Velvet Was the Night
Published Dec 28 2022
If there is a new book by Silvia Moreno-Garcia, I’ll most definitely read it. The latest being Velvet Was the Night. A noir set in 1970s Mexico City during a turbulent time of government corruption, fears of communism, and students fighting for a freer world, Velvet Was the Night is told through a revolving perspective of two main characters: Maite and Elvis.
Maite is a 30-year-old secretary who lives a solitary life absorbed in romance comics and records. Elvis is a 21-year-old “Hawk,” an underground organization of youth paid by the government to infiltrate student-led groups and disrupt protests. Maite and Elvis are brought together by the disappearance of Maite’s neighbor, Leonora, and the mysterious and dangerous photos she’s carrying that could undermine the Hawks and their leader, El Mago. The reader is taken through a third-eye-view as Maite and Elvis attempt to find Leonora, locate these pictures, and stay alive.
Because of the time and setting, there’s a few key perspectives that intertwine and collide throughout Velvet Was the Night:
- Those who are indifferent to the political climate in some way—as embodied by Maite’s and Elvis’ indifference to the political atmosphere (even though their indifference stems from different sources)
- Those who choose to be politically active for positive change—as embodied by Rubén and the Asterisks
- Those who choose to play politics for self-gain—as embodied by the puppeteers El Mago, Anaya and other briefly-mentioned government officials
The underlying tension between these three political perspectives are the driving force for the book. Each of these characters, regardless of how willful they are, are sucked into the political environment, which is a great extended metaphor for politics. Regardless of the level of activity one chooses, a person can never be truly neutral or even apolitical because the larger political landscape seeps into even the every(wo)man’s life like Maite—which recalls the saying, “Being apolitical is political.” This is something that Rubén frequently reminds Maite as they work together, but it is also something that Maite never quite seems to realize, leading to my biggest criticism of the book.

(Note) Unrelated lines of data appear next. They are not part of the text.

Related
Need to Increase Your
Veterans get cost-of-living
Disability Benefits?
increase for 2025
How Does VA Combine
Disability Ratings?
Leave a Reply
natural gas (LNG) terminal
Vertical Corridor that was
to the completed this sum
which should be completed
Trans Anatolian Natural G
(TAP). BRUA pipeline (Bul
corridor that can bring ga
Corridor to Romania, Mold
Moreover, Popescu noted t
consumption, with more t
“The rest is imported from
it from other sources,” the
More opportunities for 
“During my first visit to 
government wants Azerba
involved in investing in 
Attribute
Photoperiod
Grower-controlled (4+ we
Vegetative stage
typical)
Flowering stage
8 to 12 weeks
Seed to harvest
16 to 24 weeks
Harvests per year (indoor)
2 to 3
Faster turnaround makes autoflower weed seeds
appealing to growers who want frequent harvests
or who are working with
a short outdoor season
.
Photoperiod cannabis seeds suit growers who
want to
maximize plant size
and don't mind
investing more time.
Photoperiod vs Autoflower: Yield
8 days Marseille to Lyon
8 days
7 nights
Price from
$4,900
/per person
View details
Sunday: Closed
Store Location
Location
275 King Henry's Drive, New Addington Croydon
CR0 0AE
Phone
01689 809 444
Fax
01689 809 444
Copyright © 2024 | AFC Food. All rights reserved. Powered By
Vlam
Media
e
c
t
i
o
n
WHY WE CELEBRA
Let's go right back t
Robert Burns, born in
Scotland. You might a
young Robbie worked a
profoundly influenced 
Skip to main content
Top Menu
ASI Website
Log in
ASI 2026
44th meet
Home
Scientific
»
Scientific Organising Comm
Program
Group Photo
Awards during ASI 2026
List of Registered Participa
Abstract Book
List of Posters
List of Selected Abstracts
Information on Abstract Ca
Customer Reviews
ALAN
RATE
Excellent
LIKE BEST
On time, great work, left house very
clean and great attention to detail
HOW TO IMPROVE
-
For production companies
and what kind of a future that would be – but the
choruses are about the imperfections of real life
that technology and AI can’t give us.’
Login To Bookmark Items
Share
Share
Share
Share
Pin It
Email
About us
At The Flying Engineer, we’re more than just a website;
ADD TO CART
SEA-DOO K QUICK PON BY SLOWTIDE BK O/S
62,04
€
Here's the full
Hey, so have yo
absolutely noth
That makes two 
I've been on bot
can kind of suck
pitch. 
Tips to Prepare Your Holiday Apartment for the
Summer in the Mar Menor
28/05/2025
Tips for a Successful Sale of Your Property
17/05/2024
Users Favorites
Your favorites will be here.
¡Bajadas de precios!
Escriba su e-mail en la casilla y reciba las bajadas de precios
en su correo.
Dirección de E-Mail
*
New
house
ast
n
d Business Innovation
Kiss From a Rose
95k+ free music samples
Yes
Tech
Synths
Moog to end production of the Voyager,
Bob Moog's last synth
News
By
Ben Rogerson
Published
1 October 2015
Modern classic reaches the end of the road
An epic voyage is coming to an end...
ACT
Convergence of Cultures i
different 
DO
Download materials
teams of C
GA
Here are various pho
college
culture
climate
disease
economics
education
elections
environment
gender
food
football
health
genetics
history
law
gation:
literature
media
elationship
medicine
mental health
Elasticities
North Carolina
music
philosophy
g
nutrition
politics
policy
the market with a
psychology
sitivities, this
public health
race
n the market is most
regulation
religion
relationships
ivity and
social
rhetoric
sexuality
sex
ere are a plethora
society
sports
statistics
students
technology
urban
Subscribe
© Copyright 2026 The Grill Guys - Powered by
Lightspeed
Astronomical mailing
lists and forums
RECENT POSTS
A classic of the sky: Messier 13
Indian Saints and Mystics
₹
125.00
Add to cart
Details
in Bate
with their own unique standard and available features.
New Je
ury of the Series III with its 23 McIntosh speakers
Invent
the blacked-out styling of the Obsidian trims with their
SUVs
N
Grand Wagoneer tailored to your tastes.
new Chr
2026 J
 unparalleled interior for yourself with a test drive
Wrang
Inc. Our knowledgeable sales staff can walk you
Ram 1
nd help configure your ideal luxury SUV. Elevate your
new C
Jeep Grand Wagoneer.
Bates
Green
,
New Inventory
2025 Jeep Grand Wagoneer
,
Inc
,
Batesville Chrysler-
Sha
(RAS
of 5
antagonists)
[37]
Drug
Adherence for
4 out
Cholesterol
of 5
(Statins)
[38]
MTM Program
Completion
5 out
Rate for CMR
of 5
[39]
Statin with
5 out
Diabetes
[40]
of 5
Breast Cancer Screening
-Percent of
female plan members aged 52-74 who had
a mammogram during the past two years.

Velvet Was the Night would not pass the Bechdel Test. Maite is so concerned about being attractive, getting old, and being alone. She frequently goes off into reveries of her fantasies fueled by romance comics like Secret Romance. Maite’s insecurities may be the most painful to read over and over throughout the book. The comments on Maite’s beauty (or lack of) both by Maite herself and the men in the book sometimes distract from the actual plot. Even though Maite has done so much for herself, Maite’s self-deprecation is a reoccurring focal point of the book. Maite has a steady job, bought herself a car, and lives on her own. Despite her struggles, Maite never seems able to appreciate all she has attained because her life and her looks don’t mirror the romance novels she obsessively follows. In some ways, the romance novel acts as a distraction for both the political tension and lack of familial support and disappointment Maite faces from her mother and sister. However, until the very end of the book, Maite does not seem able to enjoy the life she has created for herself because of this internal narrative, and most likely larger societal pressures faced by Latinas of the time. Like Maite fails to observe the larger political strife, she also fails to observe the large gender norms. The lack of growth the reader fails to see in Maite’s perspective of the world and, most importantly, of herself is perhaps the true tragedy.
Overall, Velvet Was the Night is entertaining and provides some insight into a turbulent time of Mexico’s history as well as references to great oldies. The characters embody interesting political perspectives that captures attitudes of the time that could easily be applied to individual political attitudes today. However, if you’re like me, it might be difficult and somewhat triggering to sit with a main character like Maite that thinks so little of herself—especially because she experiences very little growth by end.